Efficacy of Photobiomodulation and Vitamin D on Odontogenic Activity of Human Dental Pulp Stem Cells
Author(s) -
Latifa Mohamed Abdelgawad,
Nihal Salah,
Dina Sabry,
Marwa Abdelgwad
Publication year - 2021
Publication title -
journal of lasers in medical sciences
Language(s) - English
Resource type - Journals
eISSN - 2228-6721
pISSN - 2008-9783
DOI - 10.34172/jlms.2021.30
Subject(s) - dental pulp stem cells , dentin sialophosphoprotein , medicine , alkaline phosphatase , mtt assay , dentistry , bone morphogenetic protein 2 , pulp (tooth) , dentin , microbiology and biotechnology , andrology , pathology , cell growth , mesenchymal stem cell , biochemistry , chemistry , biology , enzyme , in vitro , odontoblast
The regeneration of dental pulp tissue using human dental pulp stem cells (HDPSCs) has attracted increasing attention in recent years. Recent studies have suggested that several factors such as photobiomodulation (PBM) and vitamin D affect the proliferation and differentiation of HDPSCs. Therefore, the present study evaluated the effects of PBM and vitamin D on odontogenic differentiation of HDPSCs for dentin -like tissue formation.
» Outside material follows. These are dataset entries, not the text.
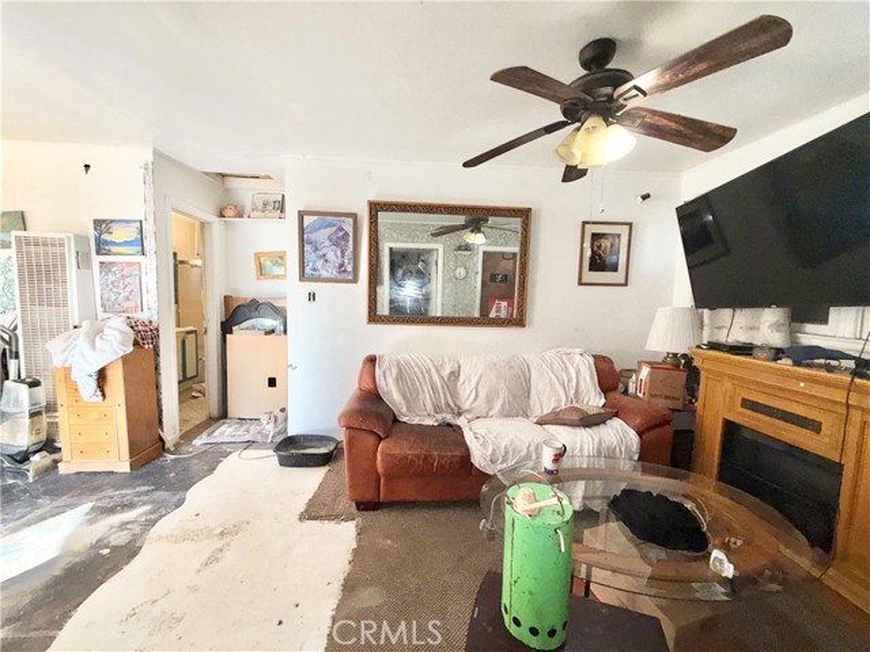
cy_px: 326
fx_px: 352
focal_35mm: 14
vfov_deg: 85.7
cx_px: 435
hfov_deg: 102.1
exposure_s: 1/122
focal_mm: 2.22
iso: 64
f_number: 2.2
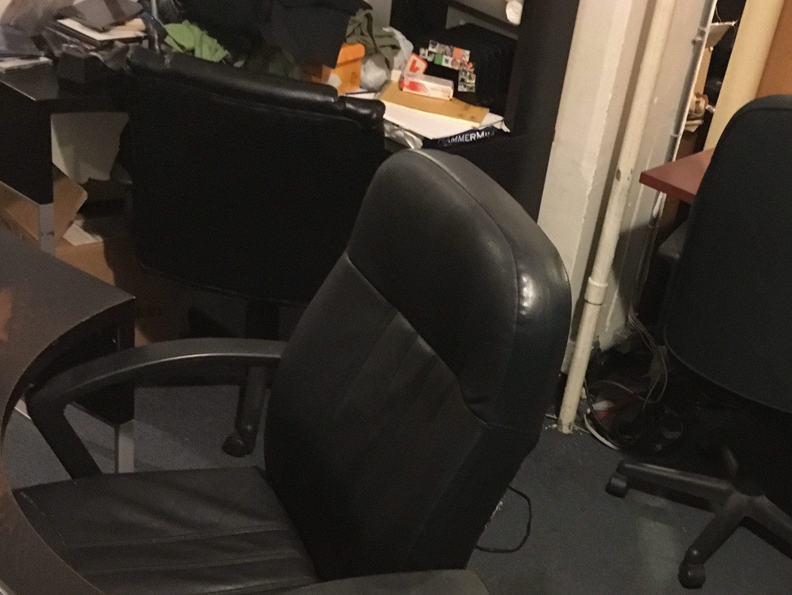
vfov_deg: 26.9
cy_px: 491
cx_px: 596
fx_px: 1213
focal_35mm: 53
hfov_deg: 35.4
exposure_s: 1/15
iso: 320
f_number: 2.2
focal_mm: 4.15
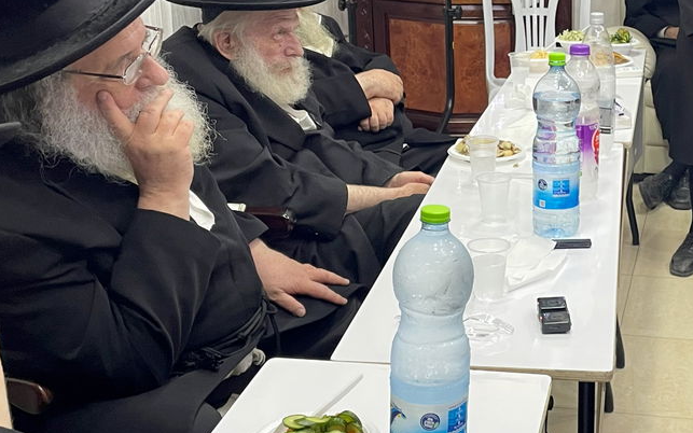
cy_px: 184
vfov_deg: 21.6
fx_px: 1133
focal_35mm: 60
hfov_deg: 33.0
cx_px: 560
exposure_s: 1/50
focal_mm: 4.2
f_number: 1.6
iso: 80
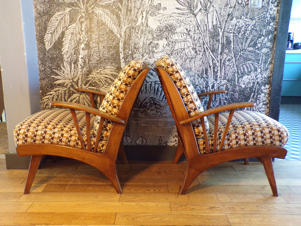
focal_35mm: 32
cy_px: 113
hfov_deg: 56.8
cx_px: 150
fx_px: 278
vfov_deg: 44.2
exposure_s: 1/12
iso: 400
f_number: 3.2
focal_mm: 5.8
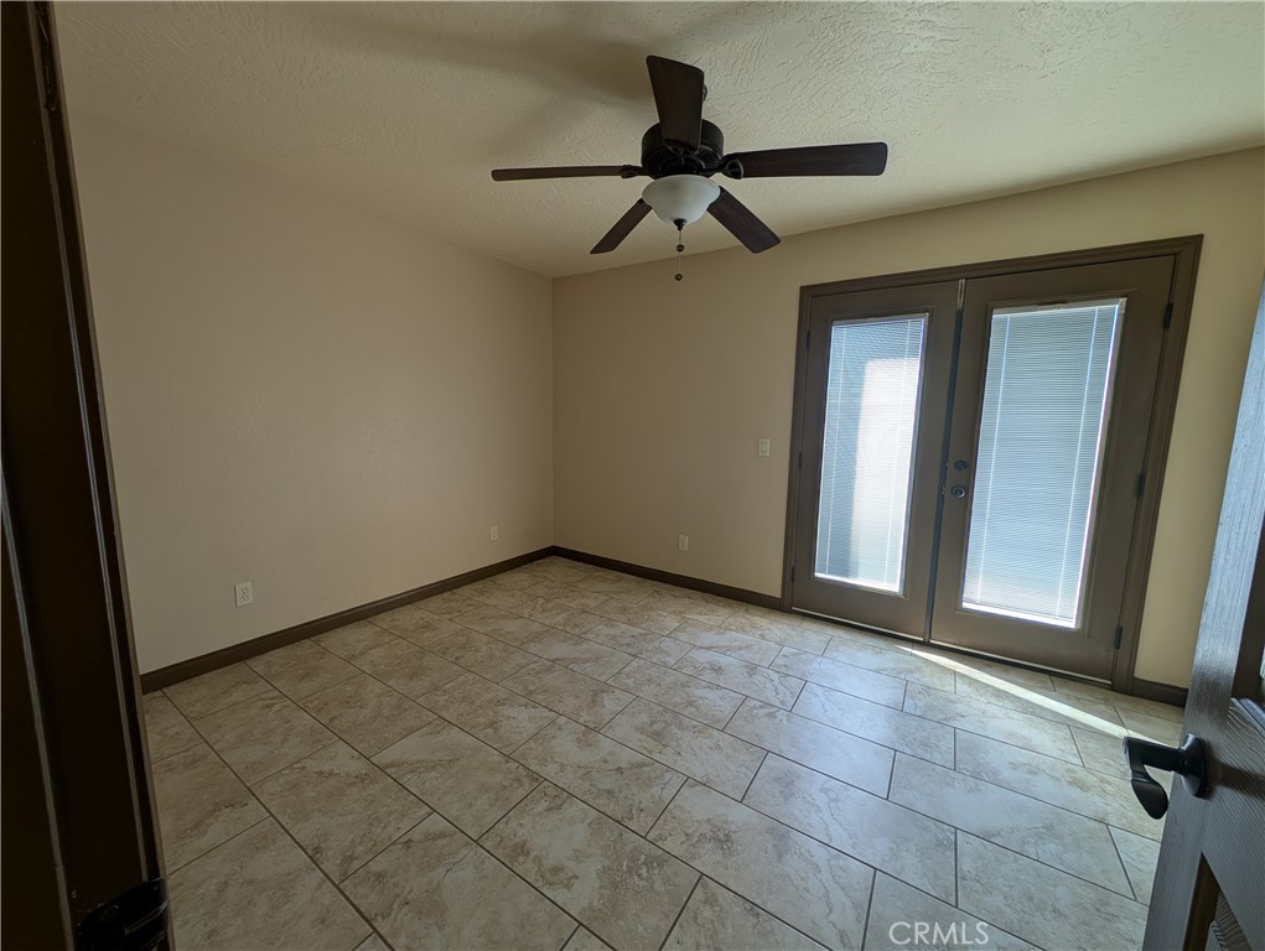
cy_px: 476
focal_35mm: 12
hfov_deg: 110.5
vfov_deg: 94.6
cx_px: 632
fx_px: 439
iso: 47
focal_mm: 2.23
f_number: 1.95
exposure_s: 1/185
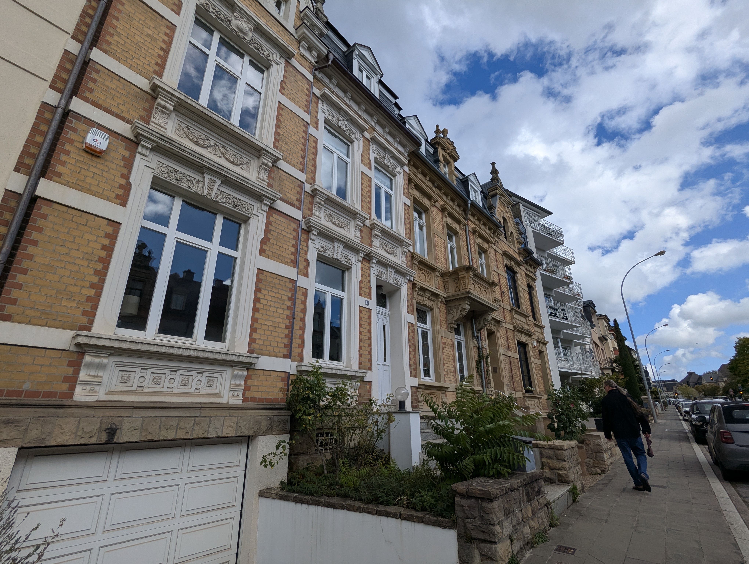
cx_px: 374
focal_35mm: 16
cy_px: 282
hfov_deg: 94.4
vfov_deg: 78.2
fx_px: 347
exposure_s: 1/2160
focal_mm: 2.35
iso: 53
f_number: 2.2
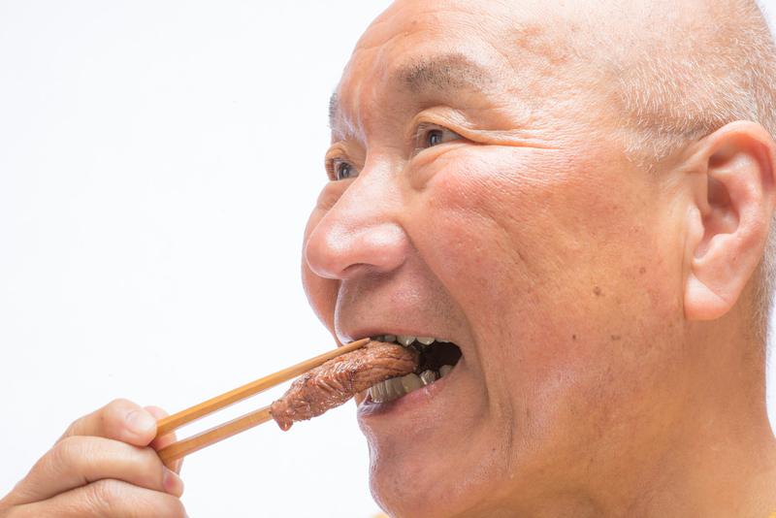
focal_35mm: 70
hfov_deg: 28.8
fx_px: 1509
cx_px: 388
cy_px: 259
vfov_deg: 19.5
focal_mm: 70
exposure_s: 1/125
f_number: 16
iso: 100
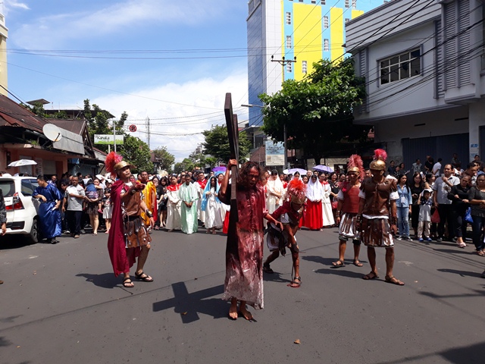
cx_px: 242
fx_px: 378
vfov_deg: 51.4
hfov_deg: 65.3
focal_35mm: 27
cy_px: 182
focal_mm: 3.71
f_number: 1.7
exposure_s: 1/1629
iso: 40
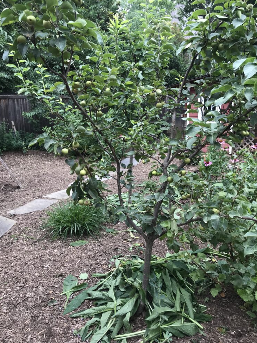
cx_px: 131
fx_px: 287
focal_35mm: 29
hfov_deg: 48.2
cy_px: 166
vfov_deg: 61.6
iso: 20
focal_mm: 3.99
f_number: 1.8
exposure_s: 1/140
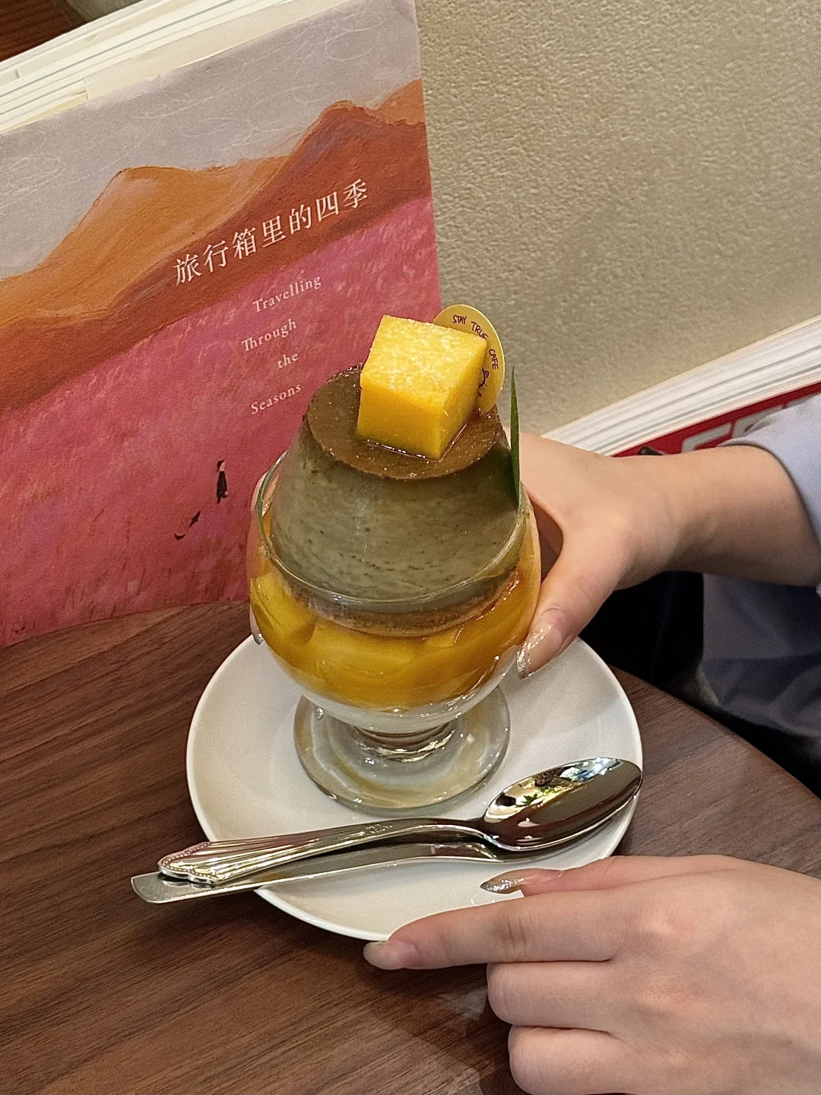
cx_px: 410
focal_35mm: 48
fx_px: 1518
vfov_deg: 39.7
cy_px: 548
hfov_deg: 30.3
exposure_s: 1/60
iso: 250
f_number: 1.78
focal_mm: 6.86
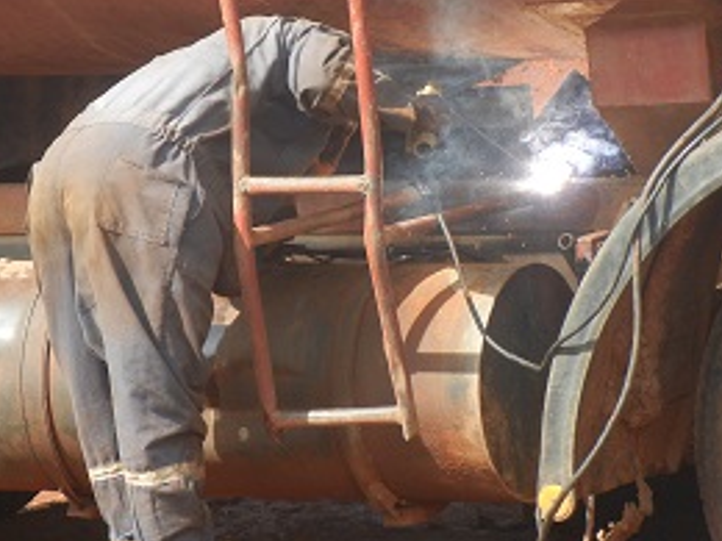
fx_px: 6424
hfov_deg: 6.4
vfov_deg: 4.8
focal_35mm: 308
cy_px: 164
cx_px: 361
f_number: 4.7
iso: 160
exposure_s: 1/275
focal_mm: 36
Methods: HDPSCs were collected, isolated, and characterized and then divided into six groups: group I, control; group II, vitamin D (10-7 Mol); group III, irradiation at 1 J/cm2 of 810 nm diode laser; group IV, irradiation at 1 J/cm2 and culture with vitamin D; group V, irradiation at 2 J/cm2 , and group VI, irradiation at 2 J/cm2 and culture with vitamin D, cell viability assay was measured through MTT. Alkaline phosphatase (ALP) enzyme activity and mRNA levels of vascular endothelial growth factor (VEGF), bone morphogenic protein-2 (BMP-2), and dentin sialophosphoprotein (DSPP) were also assessed. Results: PBM at 1 and 2 J/cm2 combined with vitamin D significantly promoted HDPSCs proliferation through MTT assay and odontogenic differentiation through gene expression of VEGF, BMP-2, and DSPP levels (P<0.0001). Conclusion: PBM at 2 J/cm2 combined with vitamin D enhanced the HDPSCs proliferation and odontogenic differentiation and thus could be a novel strategy for dentin regeneration in dentistry.